We vloeken niet in de kerk als we stellen dat de sociale akkoorden in de Vlaamse en federale zorgsectoren een voorzichtig stapje vooruit zijn maar in het perspectief van de zich ontwikkelende zorgcrisis helemaal niet volstaan.

Het plan van de vakbonden voor de ouderenzorg is een stap in de goede richting. In de WZC’s zijn er momenteel gemiddeld 0,64 personeelsleden per bewoner. De vakbonden eisen een concreet plan dat naar 1 personeelslid per bewoner toewerkt. Verder eist het vakbondsfront nieuwe personeelsnormen en voldoende financiering van de overheid die rekening houden met de gestegen zorgzwaarte van de bewoners. Een andere eis is de uitbreiding van de mobiele equipes om het werk werkbaar te houden. En last but not least: een verbod op het uitkeren van winst in de zorg. Gemeenschapsgeld dient niet om aandeelhouders rijker te maken!
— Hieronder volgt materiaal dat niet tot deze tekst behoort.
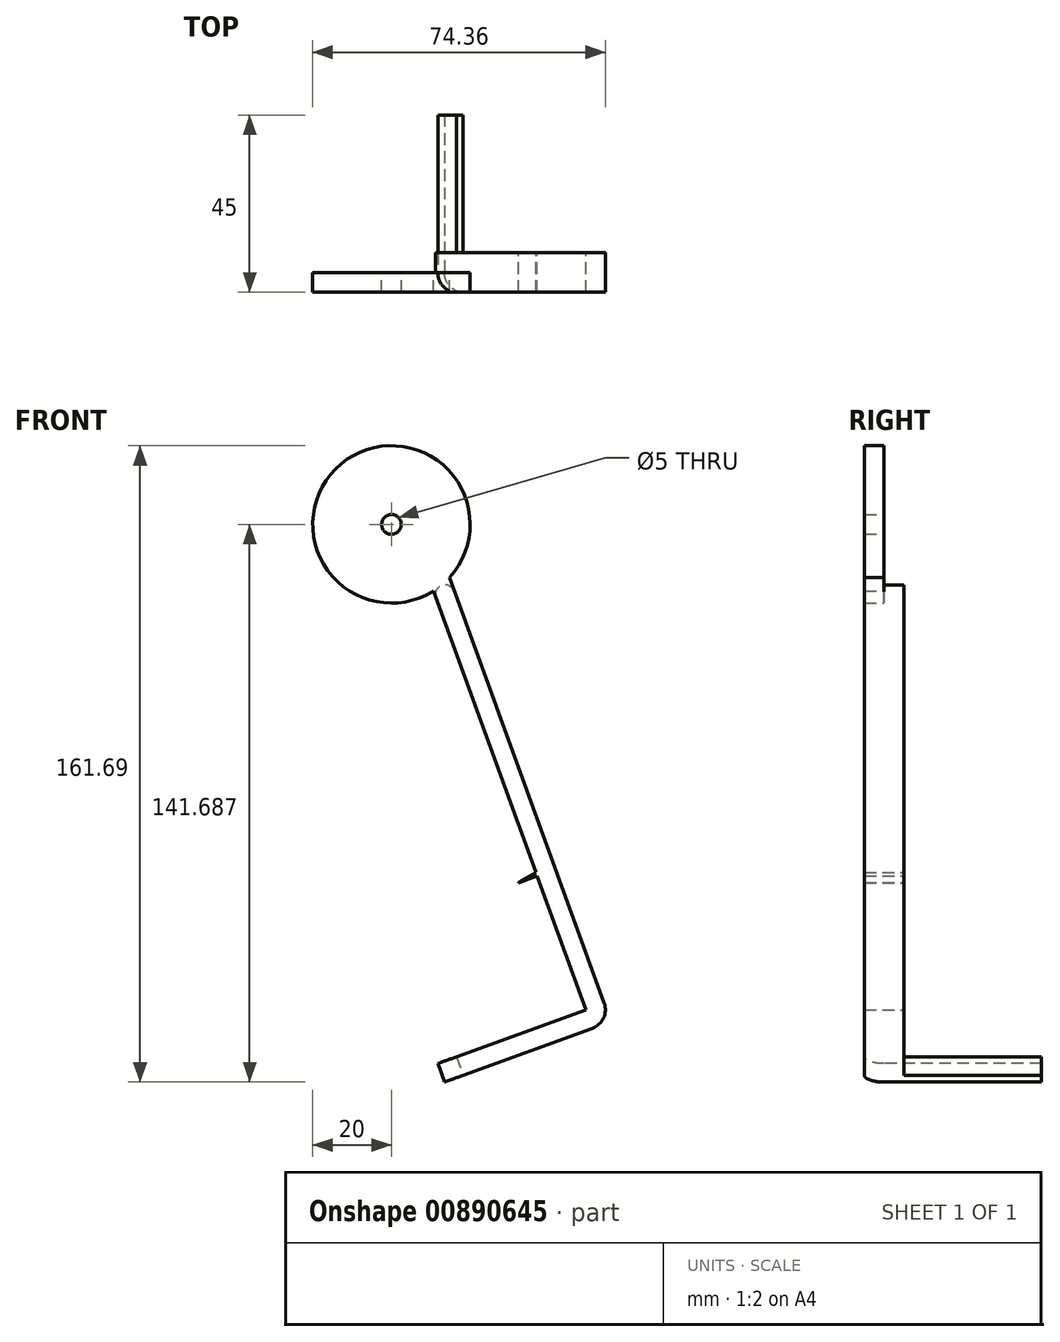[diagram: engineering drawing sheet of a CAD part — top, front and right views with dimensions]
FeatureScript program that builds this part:
annotation { "Feature Type Name" : "Feature", "Feature Type Description" : "" }
export const myFeature = defineFeature(function(context is Context, id is Id, definition is map)
    precondition{}
    {
        {
            var Q0;
            Q0=qCreatedBy(makeId("Front.planeOp"),FACE);
            var sketch = newSketch(context, id + "F0", { "sketchPlane" : qUnion([Q0])});
            skCircle(sketch, "E0", {"center": v(0, 33.82) * mm, "radius": 2.5 * mm});
            skLineSegment(sketch, "E1", {"start": v(0, 70.54) * mm, "end": v(0, -41.15) * mm, "construction": true});
            skCircle(sketch, "E2", {"center": v(0, 33.82) * mm, "radius": 20 * mm});
            skLineSegment(sketch, "E3.MirrorCS", {"start": v(37, -55.54) * mm, "end": v(32.3, -57.25) * mm});
            skLineSegment(sketch, "E4.MirrorCS", {"start": v(31.97, -56.3) * mm, "end": v(36.66, -54.6) * mm});
            skLineSegment(sketch, "E5.MirrorCS", {"start": v(32.3, -57.25) * mm, "end": v(31.97, -56.3) * mm});
            skLineSegment(sketch, "E6", {"start": v(51.07, -94.19) * mm, "end": v(55.77, -92.48) * mm});
            skLineSegment(sketch, "E7", {"start": v(51.07, -94.19) * mm, "end": v(13.49, -107.87) * mm});
            skLineSegment(sketch, "E8", {"start": v(13.49, -107.87) * mm, "end": v(11.78, -103.17) * mm});
            skLineSegment(sketch, "E9", {"start": v(11.78, -103.17) * mm, "end": v(49.36, -89.49) * mm});
            skLineSegment(sketch, "E10", {"start": v(49.36, -89.49) * mm, "end": v(37, -55.54) * mm});
            skLineSegment(sketch, "E11", {"start": v(49.36, -89.49) * mm, "end": v(51.07, -94.19) * mm});
            skLineSegment(sketch, "E12", {"start": v(36.66, -54.6) * mm, "end": v(37, -55.54) * mm});
            skLineSegment(sketch, "E13", {"start": v(55.77, -92.48) * mm, "end": v(14.73, 20.29) * mm});
            skLineSegment(sketch, "E14", {"start": v(36.66, -54.6) * mm, "end": v(10.65, 16.89) * mm});
            skLineSegment(sketch, "E15", {"start": v(16.47, -101.46) * mm, "end": v(18.18, -106.16) * mm});
            skSolve(sketch);
        }
        {
            var Q0;
            Q0=makeQuery(id+"F0.imprint","IMPRINT",FACE,{"disambiguationData":[TD([[makeQuery(id+"F0.imprint","IMPRINT",EDGE,{"derivedFrom":sQuery(id+"F0.wireOp",EDGE,"E0")}),-1.0]])]});
            var Q1;
            {var subQ0=sQuery(id+"F0.wireOp",EDGE,"d7889cdd-38ed-4d9a-b66e-05a1bf1b86fb1.MirrorCS");Q1=makeQuery(id+"F0.imprint","IMPRINT",FACE,{"disambiguationData":[TD([[makeQuery(id+"F0.imprint","IMPRINT",EDGE,{"derivedFrom":subQ0}),1.0]])]});}
            var Q2;
            {var subQ5=sQuery(id+"F0.wireOp",EDGE,"d7889cdd-38ed-4d9a-b66e-05a1bf1b86fb3.MirrorCS");Q2=makeQuery(id+"F0.imprint","IMPRINT",FACE,{"disambiguationData":[TD([[makeQuery(id+"F0.imprint","IMPRINT",EDGE,{"derivedFrom":subQ5}),1.0]])]});}
            var Q3;
            {var subQ3=sQuery(id+"F0.wireOp",EDGE,"d7889cdd-38ed-4d9a-b66e-05a1bf1b86fb3.MirrorCS");Q3=makeQuery(id+"F0.imprint","IMPRINT",FACE,{"disambiguationData":[TD([[makeQuery(id+"F0.imprint","IMPRINT",EDGE,{"derivedFrom":subQ3}),-1.0]])]});}
            var Q4;
            {var subQ0=sQuery(id+"F0.wireOp",EDGE,"E7");Q4=makeQuery(id+"F0.imprint","IMPRINT",FACE,{"disambiguationData":[TD([[makeQuery(id+"F0.imprint","IMPRINT",EDGE,{"derivedFrom":subQ0}),-1.0]])]});}
            var Q5;
            {var subQ0=sQuery(id+"F0.wireOp",EDGE,"E3.MirrorCS");Q5=makeQuery(id+"F0.imprint","IMPRINT",FACE,{"disambiguationData":[TD([[makeQuery(id+"F0.imprint","IMPRINT",EDGE,{"derivedFrom":subQ0}),-1.0]])]});}
            var Q6;
            Q6=makeQuery(id+"F0.imprint","IMPRINT",FACE,{"disambiguationData":[TD([[makeQuery(id+"F0.imprint","IMPRINT",EDGE,{"derivedFrom":sQuery(id+"F0.wireOp",EDGE,"E6")}),1.0]])]});
            extrude(context, id + "F1", {"entities" : qUnion([Q0, Q1, Q2, Q3, Q4, Q5, Q6]), "depth" : 5 * mm, "offsetDistance" : 25 * mm});
        }
        {
            var Q0;
            {var subQ1=sQuery(id+"F0.wireOp",EDGE,"d7889cdd-38ed-4d9a-b66e-05a1bf1b86fb1.MirrorCS");Q0=makeQuery(id+"F0.imprint","IMPRINT",FACE,{"disambiguationData":[TD([[makeQuery(id+"F0.imprint","IMPRINT",EDGE,{"derivedFrom":subQ1}),1.0]])]});}
            var Q1;
            Q1=makeQuery(id+"F0.imprint","IMPRINT",FACE,{"disambiguationData":[TD([[makeQuery(id+"F0.imprint","IMPRINT",EDGE,{"derivedFrom":sQuery(id+"F0.wireOp",EDGE,"E3.MirrorCS")}),-1.0]])]});
            var Q2;
            Q2=makeQuery(id+"F0.imprint","IMPRINT",FACE,{"disambiguationData":[TD([[makeQuery(id+"F0.imprint","IMPRINT",EDGE,{"derivedFrom":sQuery(id+"F0.wireOp",EDGE,"E6")}),1.0]])]});
            var Q3;
            {var subQ0=sQuery(id+"F0.wireOp",EDGE,"E11");Q3=makeQuery(id+"F0.imprint","IMPRINT",FACE,{"disambiguationData":[TD([[makeQuery(id+"F0.imprint","IMPRINT",EDGE,{"derivedFrom":subQ0}),-1.0]])]});}
            extrude(context, id + "F2", {"entities" : qUnion([Q0, Q1, Q2, Q3]), "operationType" : NewBodyOperationType.ADD, "oppositeDirection" : true, "depth" : 5 * mm, "offsetDistance" : 25 * mm});
        }
        {
            var Q0;
            {var subQ0=sQuery(id+"F0.wireOp",EDGE,"E13");var subQ1=sQuery(id+"F0.wireOp",EDGE,"E6");Q0=makeQuery(id+"F2.boolean.opBoolean","MERGE",EDGE,{"derivedFrom":[makeQuery(id+"F1.opExtrude","SWEPT_EDGE",EDGE,{"disambiguationData":[OSD([subQ1,subQ0])]}),makeQuery(id+"F2.opExtrude","SWEPT_EDGE",EDGE,{"disambiguationData":[OSD([subQ1,subQ0])]})]});}
            var Q1;
            Q1=makeQuery(id+"F1.opExtrude","CAP_EDGE",EDGE,{"disambiguationData":[OSD([sQuery(id+"F0.wireOp",EDGE,"E8")])],"isStart":false});
            fillet(context, id + "F3", {"entities" : qUnion([Q0, Q1]), "radius" : 5 * mm, "tangentPropagation" : true, "allowEdgeOverflow" : false});
        }
        {
            var Q0;
            Q0=makeQuery(id+"F2.opExtrude","SWEPT_EDGE",EDGE,{"disambiguationData":[OSD([sQuery(id+"F0.wireOp",EDGE,"E2"),sQuery(id+"F0.wireOp",EDGE,"d7889cdd-38ed-4d9a-b66e-05a1bf1b86fb1.MirrorCS")])]});
            var Q1;
            Q1=makeQuery(id+"F2.opExtrude","SWEPT_EDGE",EDGE,{"disambiguationData":[OSD([sQuery(id+"F0.wireOp",EDGE,"E2"),sQuery(id+"F0.wireOp",EDGE,"d7889cdd-38ed-4d9a-b66e-05a1bf1b86fb7.MirrorCS")])]});
            fillet(context, id + "F4", {"entities" : qUnion([Q0, Q1]), "radius" : 2.5 * mm, "tangentPropagation" : true, "allowEdgeOverflow" : false});
        }
        {
            var Q0;
            {var subQ0=sQuery(id+"F0.wireOp",EDGE,"E5.MirrorCS");var subQ1=sQuery(id+"F0.wireOp",EDGE,"E4.MirrorCS");Q0=makeQuery(id+"F2.boolean.opBoolean","MERGE",EDGE,{"derivedFrom":[makeQuery(id+"F1.opExtrude","SWEPT_EDGE",EDGE,{"disambiguationData":[OSD([subQ1,subQ0])]}),makeQuery(id+"F2.opExtrude","SWEPT_EDGE",EDGE,{"disambiguationData":[OSD([subQ1,subQ0])]})]});}
            chamfer(context, id + "F5", {"entities" : qUnion([Q0]), "chamferType" : ChamferType.OFFSET_ANGLE, "width" : 5 * mm, "oppositeDirection" : true, "angle" : 10 * degree, "tangentPropagation" : true});
        }
        {
            var Q0;
            {var subQ0=sQuery(id+"F0.wireOp",EDGE,"E8");Q0=makeQuery(id+"F0.imprint","IMPRINT",FACE,{"disambiguationData":[TD([[makeQuery(id+"F0.imprint","IMPRINT",EDGE,{"derivedFrom":subQ0}),-1.0]])]});}
            extrude(context, id + "F6", {"entities" : qUnion([Q0]), "operationType" : NewBodyOperationType.ADD, "oppositeDirection" : true, "depth" : 40 * mm, "offsetDistance" : 25 * mm});
        }
    });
Radicale eisen voor het daadwerkelijk oplossen van de zorgcrisis

Om werkbaar werk op lange termijn in de sector mogelijk te maken, ijveren wij voor een radicale arbeidsduurvermindering (naar het voorbeeld van zorgexperimenten in Scandinavië) met behoud van loon en compenserende aanwervingen. Dit in combinatie met een verbod op (on)vrijwillige deeltijdse arbeid. Deeltijdse arbeid maakt de vrouw immers financieel meer afhankelijk in of buiten het gezin. Gezien de zorgsector een uitgelezen vrouwensector is, pleiten we ook voor massale investeringen in aangepaste kinderopvang én het verregaand socialiseren van de huishoudelijke taken. Zo een programma gaat uit van de behoeften van de werknemers in de sector en niet van “wat mogelijk is” voor politici en werkgevers, laat staan de commerciële geldwolven.  De jonge klimaatstakers hebben het reeds aangetoond: als we onze toekomst laten afhangen van de goede wil van politici en werkgevers … dan zijn we zwaar gesjareld!